The cap was winning, however - and the cell quickly dried up to literally nothing. I could see new cumulus congestus towers to the northwest, so I headed due north to the Canadian River at Aledo, at which point I decided to wait and see if the cap would win before deciding on going west or calling off the chase and heading east. Soon, convection finally grew into storms to my west, so I headed in that direction to Leedy, then north on Highway 34 to Vici. This was the view to the west:

The roads had been observer-free until I got to Route 60 at Vici, where an endless stream of chase vehicles was heading west toward the storm. I decided to keep going north on 34 to a paved east-west road out of Sharon to intercept there. I drove slowly west until I began encountering golfball-sized hail, which prompted me to back off to the east about 1/2 mile to wait on the base to come into view. A couple of tennis-ball sized stones crashed into the pavement, but I didn't take any major hits. Once I was out of the large hail, I stopped to wait on the meso to cross about a mile west. I got out and found a few interesting hailstones, including this one shaped like an arrowhead (or a Goldfish cracker).

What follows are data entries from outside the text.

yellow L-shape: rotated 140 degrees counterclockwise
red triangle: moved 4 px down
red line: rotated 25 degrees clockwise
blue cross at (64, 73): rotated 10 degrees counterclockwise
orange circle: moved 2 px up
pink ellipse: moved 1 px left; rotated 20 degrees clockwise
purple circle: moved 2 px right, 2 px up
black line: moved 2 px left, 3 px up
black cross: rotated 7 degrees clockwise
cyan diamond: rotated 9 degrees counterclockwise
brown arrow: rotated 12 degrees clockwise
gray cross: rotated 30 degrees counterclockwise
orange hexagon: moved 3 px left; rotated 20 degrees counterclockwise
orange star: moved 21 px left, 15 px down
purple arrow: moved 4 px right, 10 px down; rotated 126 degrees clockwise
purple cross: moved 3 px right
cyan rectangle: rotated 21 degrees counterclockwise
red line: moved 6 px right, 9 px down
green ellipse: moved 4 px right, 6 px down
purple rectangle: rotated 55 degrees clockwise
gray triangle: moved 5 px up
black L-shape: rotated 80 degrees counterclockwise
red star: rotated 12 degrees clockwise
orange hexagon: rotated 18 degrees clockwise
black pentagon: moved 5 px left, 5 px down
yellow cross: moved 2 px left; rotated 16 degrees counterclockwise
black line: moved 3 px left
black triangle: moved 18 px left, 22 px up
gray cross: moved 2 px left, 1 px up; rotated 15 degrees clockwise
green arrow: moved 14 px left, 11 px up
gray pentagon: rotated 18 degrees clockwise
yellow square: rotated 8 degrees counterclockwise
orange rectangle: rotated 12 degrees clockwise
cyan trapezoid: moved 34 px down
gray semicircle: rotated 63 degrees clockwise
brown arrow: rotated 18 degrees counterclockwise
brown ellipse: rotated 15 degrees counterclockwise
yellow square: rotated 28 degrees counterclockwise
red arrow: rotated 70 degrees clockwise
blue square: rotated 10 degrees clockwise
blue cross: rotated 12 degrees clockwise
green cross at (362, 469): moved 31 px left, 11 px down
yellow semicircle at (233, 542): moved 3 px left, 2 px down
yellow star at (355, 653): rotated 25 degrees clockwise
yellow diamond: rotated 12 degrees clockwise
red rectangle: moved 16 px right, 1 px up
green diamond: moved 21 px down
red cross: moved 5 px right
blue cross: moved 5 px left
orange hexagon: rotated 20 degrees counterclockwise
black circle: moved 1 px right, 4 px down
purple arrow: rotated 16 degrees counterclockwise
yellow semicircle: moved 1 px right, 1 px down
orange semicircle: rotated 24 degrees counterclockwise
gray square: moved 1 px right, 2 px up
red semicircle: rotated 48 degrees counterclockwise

The storm's base finally came into view:

I observed a brief wall cloud with some non-rotating funnel-like protrusions, but nothing ever came of it.

Inflow just above the surface seemed rapid, with clouds streaming fast into the base - but winds at the surface were nearly calm. The storm seemed to be becoming elevated. I stayed put as the storm's base moved over the road and to the north, apparently not in any danger of producing:

I had been in relative seclusion since Vici, but suddenly a long 'Field of Dreams'-like stream of storm chasers arrived and passed me on this normally-desolate road heading east.

I waited for the procession to pass, then headed east. As the storm moved farther away near Woodward, I could now see its updraft tower - glowing in the twilight with periodic lightning flashes in and around it.

The storm was weakening further, so I decided to call it a day and head back to Tulsa, since I expected the next day's chase to be an on-the-way-home event in the Kansas City area and north-central Missouri. However, it turns out that I'd be back in the same general area in western Oklahoma 24 hours later.